Social media is an exciting laboratory for modern verse. It is home to poets who are shunning the boundaries of poetry as we know it. My first brush with spoken word poetry was when a friend shared a YouTube video of a Portland-based visual artist performing a piece called “Shake the Dust.” It moved me so much that I tried to replicate his style in every manifesto ad I wrote after that. It didn’t matter if the stuff I was peddling was a car or mutual funds or dry shampoo.
That his style could be imitated to the point where I had to ask myself, “Wait… am I a poet too?” Is my best friend, who has given all of my Facebook poems a 0/10 rating because they don’t rhyme, just a dry sponge?”
Then, I stumbled upon the universe of Weepy Kaur and realized that with a broken heart, a few words of English, and a pretty enough font, anyone can be a poet. It’s a liberating feeling, especially when you’re a closet poet trying to make your mark since the age of five, only to have your father tell you – “That thing you wrote about pigeons on the telephone wire isn’t really a poem, but you may recite it for your uncle Tony anyway”. Standards – that nebulous yardstick that’s missing in modern poetry, some would argue.

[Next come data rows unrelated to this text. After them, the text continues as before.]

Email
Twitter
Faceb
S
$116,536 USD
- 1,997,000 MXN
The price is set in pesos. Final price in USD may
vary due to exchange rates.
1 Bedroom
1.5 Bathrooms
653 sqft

It’s true that if you have for some inexplicable reason grown up on a diet of Emily Dickinson and Dorothy Parker, you’re likely to find the works of Instagram bards lacking in the department of poetic quality. After all, what usually makes a poem great is its ability to translate an ordinary feeling in a way that makes you want to highlight the sentences, bookmark the pages, and quote the words to your children and grandchildren till they wish you had Alzheimer’s.

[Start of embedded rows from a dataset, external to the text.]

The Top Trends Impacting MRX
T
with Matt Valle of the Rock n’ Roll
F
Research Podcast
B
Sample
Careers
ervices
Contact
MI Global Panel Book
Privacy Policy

Weepy Kaur’s work doesn’t have the same effect, poetry snobs will tell you. Nice folks on the internet, on the other hand, will say, “Why not? Weepy Kaur’s poems are simple and honest, and they’re tugging a lot of heartstrings judging by her book sales”.
Half of me wants the nice folks to be right, simply because that would mean I, with my severely limited ability to think of poignant thoughts and bust a decent rhyme, might someday become a poet. The other half of me thinks about that one time I participated in a regional singing competition when I was ten. I sang the slowest version of an agonizingly slow song till one of the judges simply lost her patience and yelled ‘Next!’. A girl of roughly my size entered the room and filled it with a voice so big and soulful that I suddenly knew my place in the order of things. In that one moment between the judge and talented girl #24, it hit me just how very mediocre I was, and I got a sense of the ground that I needed to cover even to share the same stage.
No matter what the nice folks online say, the opinions of the poetry snobs matter. They are the Judge who yells ‘Next!’. And in doing so, they help preserve the hallowed halls of literature. Not every poet deserves a place on those walls. That’d be like giving every kid who has ever played the lead in a school play a star in the Hollywood Walk of Fame.